**Quoted passage**
----

At the foot of the hill, Gualterio—he had come out from Palermo for the festa—put me into a passing jaunting car and sent me on my way to the villas of Bagheria, the most interesting of which is the property of Prince Palagonia. On either side of the gate are two queer old gnomes mounted upon marble pedestals and dressed in fantastic adaptations of Saracenic costume; the head gardener’s wife assured me that these trolls are so terrible they frighten away not only trespassers, but “any other evil spirit” who dares to come that way. She crossed herself devoutly when she mentioned the names of certain malicious spirits who, she said, would be only too glad to molest Bagheria but for the forethought of the Prince.

The hollow wall about the rather ragged garden is wide enough in places to be used as dwellings for the servants. Courageous indeed must they be to rest under the shapes that decorate the wall, as weird a collection of zoological nightmares as ever were carved in stone by an insane sculptor at the hest of an insane patron. Black with age and the weather, grotesque pipers, trolls, knights, gentlemen, ladies, elves, monkeys, dragons, hunchbacks, cats, roosters, things intended to be representations of evil spirits, a miscellaneous scattering of angels and cherubs, a virgin or two, and the Prince’s patron saint, stand, jump, walk, fly, or poise on one foot.

----

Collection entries
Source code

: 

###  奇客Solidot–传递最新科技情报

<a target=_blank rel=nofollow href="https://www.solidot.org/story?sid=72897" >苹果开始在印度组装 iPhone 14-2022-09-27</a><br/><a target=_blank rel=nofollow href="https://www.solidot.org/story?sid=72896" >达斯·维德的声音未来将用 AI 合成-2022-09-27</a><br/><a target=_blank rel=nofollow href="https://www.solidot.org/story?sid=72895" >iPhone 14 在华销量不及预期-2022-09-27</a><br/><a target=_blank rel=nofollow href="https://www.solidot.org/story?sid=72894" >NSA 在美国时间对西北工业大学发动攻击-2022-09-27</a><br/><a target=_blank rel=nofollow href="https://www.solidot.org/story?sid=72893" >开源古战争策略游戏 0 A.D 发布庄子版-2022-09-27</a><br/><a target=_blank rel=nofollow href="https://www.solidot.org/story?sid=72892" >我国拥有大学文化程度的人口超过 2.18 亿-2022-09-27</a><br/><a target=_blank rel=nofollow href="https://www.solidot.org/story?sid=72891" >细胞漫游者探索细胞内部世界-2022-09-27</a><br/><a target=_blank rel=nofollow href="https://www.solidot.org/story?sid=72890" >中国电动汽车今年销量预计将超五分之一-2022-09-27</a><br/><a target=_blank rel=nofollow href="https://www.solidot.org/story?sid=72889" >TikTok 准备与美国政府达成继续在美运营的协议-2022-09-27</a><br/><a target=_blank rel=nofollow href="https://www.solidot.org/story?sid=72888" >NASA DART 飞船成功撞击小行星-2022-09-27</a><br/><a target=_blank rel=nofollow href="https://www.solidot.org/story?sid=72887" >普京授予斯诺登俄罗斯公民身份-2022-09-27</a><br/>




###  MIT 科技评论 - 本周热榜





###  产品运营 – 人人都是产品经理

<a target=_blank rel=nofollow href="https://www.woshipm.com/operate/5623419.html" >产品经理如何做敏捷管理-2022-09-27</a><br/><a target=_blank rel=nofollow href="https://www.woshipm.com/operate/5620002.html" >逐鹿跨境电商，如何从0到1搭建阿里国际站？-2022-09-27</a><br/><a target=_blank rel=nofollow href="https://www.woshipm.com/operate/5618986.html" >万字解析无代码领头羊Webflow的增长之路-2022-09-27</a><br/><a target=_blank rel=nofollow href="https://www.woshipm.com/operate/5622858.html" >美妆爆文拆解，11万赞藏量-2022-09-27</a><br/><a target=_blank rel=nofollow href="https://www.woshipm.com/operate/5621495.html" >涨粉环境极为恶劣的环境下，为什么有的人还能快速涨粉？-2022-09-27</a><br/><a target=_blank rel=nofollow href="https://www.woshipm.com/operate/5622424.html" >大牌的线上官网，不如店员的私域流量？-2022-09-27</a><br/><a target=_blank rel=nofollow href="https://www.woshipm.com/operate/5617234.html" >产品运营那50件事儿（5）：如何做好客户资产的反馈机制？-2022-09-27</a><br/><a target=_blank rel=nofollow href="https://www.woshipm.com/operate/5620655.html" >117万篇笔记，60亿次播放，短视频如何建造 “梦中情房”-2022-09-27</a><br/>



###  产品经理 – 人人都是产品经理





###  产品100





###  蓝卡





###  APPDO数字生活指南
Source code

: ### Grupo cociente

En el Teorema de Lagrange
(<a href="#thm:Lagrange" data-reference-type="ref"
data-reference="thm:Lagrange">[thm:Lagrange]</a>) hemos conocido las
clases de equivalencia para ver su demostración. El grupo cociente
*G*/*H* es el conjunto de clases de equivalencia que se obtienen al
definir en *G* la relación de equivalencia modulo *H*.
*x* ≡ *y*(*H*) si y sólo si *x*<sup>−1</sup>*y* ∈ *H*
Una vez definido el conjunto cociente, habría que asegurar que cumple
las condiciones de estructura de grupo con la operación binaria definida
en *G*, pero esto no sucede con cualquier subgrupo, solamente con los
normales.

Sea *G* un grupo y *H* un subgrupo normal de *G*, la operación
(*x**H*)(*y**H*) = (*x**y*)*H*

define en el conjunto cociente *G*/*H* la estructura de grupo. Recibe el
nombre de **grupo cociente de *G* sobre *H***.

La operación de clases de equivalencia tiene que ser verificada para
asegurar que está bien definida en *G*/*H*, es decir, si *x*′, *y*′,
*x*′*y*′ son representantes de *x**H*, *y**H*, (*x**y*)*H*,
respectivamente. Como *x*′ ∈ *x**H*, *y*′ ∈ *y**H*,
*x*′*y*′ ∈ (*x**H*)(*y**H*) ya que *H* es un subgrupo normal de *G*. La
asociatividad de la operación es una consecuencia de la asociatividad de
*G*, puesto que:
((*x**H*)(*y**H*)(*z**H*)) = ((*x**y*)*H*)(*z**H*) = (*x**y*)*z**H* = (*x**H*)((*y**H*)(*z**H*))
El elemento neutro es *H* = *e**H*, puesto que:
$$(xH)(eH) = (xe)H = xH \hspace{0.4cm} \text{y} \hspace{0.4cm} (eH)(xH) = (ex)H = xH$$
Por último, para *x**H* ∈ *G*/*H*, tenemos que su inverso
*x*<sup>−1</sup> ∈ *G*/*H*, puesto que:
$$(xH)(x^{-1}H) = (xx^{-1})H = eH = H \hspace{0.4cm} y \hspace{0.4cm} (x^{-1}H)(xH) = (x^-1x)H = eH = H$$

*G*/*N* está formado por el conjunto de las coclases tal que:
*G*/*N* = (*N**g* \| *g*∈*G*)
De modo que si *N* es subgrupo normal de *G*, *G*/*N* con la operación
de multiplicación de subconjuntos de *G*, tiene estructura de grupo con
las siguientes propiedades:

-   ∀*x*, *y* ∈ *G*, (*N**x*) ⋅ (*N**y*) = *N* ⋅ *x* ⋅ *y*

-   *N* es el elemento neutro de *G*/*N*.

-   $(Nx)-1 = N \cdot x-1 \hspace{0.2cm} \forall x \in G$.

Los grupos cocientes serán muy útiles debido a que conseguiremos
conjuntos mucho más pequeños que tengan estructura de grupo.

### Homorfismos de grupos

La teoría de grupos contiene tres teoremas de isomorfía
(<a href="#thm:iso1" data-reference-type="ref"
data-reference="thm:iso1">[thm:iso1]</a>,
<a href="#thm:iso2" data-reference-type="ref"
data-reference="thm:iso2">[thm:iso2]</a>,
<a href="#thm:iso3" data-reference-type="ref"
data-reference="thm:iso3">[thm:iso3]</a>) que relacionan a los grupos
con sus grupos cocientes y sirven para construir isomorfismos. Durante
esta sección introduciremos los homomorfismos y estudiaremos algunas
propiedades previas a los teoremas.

----

**Apply what you read**
1. According to the passage about Bagheria, what stands on either side of the Prince's gate?
2. Pick up the passage about Bagheria after its final sentence and continue it.

**Task-by-task answers**
1. Two queer old gnomes stand there, mounted on marble pedestals and dressed in fantastic adaptations of Saracenic costume.

2.
A heavy wind had played havoc with some of the figures a few days before my visit. “Ecc’!” exclaimed the gardener’s wife, pointing ahead.

On the wall a most pious madonna, her hands crossed over her faded blue breast, gazed sadly down upon a dancer standing upon her head and buried almost to her shoulders in the mucky earth. How horrified the staid Virgin must have been when the worldling flew down the wind and poised upside down!

“Frightful, isn’t it?” asked my guide.

“Oh, spaventosa! When are you going to put her back on the wall?” I inquired.

She shook her head sadly. “I do not know. Maybe never. The Prince is not rich enough now to bother about raising fallen ladies!”

There are other unoccupied villas in Bagheria of the same kind, with the same sort of “devil-scarers,” but I preferred the live performers to the dead ones—the festa waited. ‘Festa di San Giu,’ the natives called it; but the railroad announcements in the stations stated that it was a town fair in honor of San Giuseppe. Bagheria itself is not a particularly attractive town, though clean and well-kept, and its nineteen or twenty thousand inhabitants do their best to decorate themselves and their buildings in honor of the saint, while thousands of merrymakers flock in from Palermo and all the country round.

At one side of the Corso two workmen were nailing pinwheels, serpents, set pieces and other explosives to a set of frames for a castello di fuoco (fire-castle), at the same time puffing on long, thin Italian cigars. As I came along, one of the men knocked the ashes of cigar upon a pile of small saucissions, and nodded a cheerful greeting.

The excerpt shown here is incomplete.